Cette semaine, deux annonces passées presque inaperçues dans le bruit ambiant des LLM et des benchmarks résument à merveille l’état du jeu dans la tech IA. D’un côté, OpenAI, la startup valorisée à des milliards qui promet de sauver l’humanité, annonce l’arrivée d’un Chief People Officer, Arvind KC. De l’autre, Amazon, le géant qui essaie désespérément de rattraper son retard en IA, perd son chef de lab, David Luan, qui part « cuisiner quelque chose de nouveau ». Deux mouvements, deux réalités, et un même constat : le secteur est tellement occupé à vendre du rêve qu’il en oublie de garder ses talents.

Commençons par OpenAI. Arvind KC devient Chief People Officer. Traduction pour les non-initiés : le type chargé de gérer les humains dans une boîte qui veut les remplacer par des machines. L’ironie est tellement épaisse qu’on pourrait la couper au couteau. Sam Altman, le grand prêtre de la singularité, a donc décidé qu’il fallait un mec pour « renforcer la culture » et « faire évoluer le travail à l’ère de l’IA ». Tu m’étonnes. Avec 12 milliards de pertes par trimestre, des départs en masse l’année dernière, et une pression médiatique constante, la culture OpenAI ressemble plus à un champ de bataille qu’à un jardin d’Eden. Recruter un CPO, c’est l’aveu que même les robots ont besoin de thérapie d’entreprise. Mais bon, quand tu promets l’apocalypse tout en levant des fonds, faut bien quelqu’un pour gérer les burnouts.

Pendant ce temps, chez Amazon, c’est l’exode. David Luan, le chef du lab IA, s’en va « cuisiner quelque chose de nouveau ». Traduction : il en a marre de se battre contre la bureaucratie d’un géant qui dort sur ses lauriers. Amazon, c’est l’éléphant qui essaie de danser la salsa. Des milliards de dollars, des data centers partout, et au final, quoi ? Un Alexa qui comprend à peine tes commandes et des tentatives ratées pour concurrencer GPT. Luan part, et avec lui, c’est un signal clair : les talents fuient les mastodontes pour rejoindre des startups où ils peuvent vraiment innover. Ou, plus probablement, lancer leur propre truc avant le prochain cycle de levée de fonds.
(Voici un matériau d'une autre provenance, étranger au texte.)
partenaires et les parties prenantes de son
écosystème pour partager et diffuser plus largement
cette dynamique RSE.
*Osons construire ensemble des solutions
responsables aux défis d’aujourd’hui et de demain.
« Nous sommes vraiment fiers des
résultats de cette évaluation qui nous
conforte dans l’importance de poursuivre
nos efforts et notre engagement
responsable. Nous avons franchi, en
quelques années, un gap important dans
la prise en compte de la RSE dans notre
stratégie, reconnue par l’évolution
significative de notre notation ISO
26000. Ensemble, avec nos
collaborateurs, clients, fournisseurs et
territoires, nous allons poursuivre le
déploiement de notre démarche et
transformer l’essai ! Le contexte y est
Ce qui est fascinant, c’est que ces deux annonces parlent de la même chose : la gestion des ressources humaines dans un monde où l’IA est censée tout révolutionner. OpenAI embauche un CPO pour soigner ses plaies, Amazon perd un chef parce qu’il n’arrive pas à suivre le rythme. Le secteur est schizophrène : on vante les mérites des agents autonomes tout en recrutant des managers pour empêcher les équipes de craquer. On parle de disruption tout en reproduisant les mêmes structures corporate pourries.

Et au milieu de tout ça, les vrais enjeux passent à la trappe. OpenAI a-t-il vraiment besoin d’un Chief People Officer, ou juste de moins promettre la lune et plus livrer des produits stables ? Amazon a-t-il besoin de garder ses chefs, ou de revoir sa stratégie IA de fond en comble ? Les réponses sont évidentes, mais personne ne les pose. Parce qu’entre un communiqué de presse bien tourné et une réflexion honnête, le choix est vite fait.

La semaine prochaine, on reparlera sans doute d’un nouveau modèle qui « surpasse tout ce qui existe ». En attendant, les chefs dansent, les talents fuient, et la musique continue. Reste à savoir qui va se réveiller le premier : les entreprises qui embauchent des CPO pour colmater les fuites, ou celles qui perdent leurs cerveaux parce qu’elles n’ont rien à leur offrir. Probablement personne, en réalité. La hype, elle, ne prend jamais de vacances.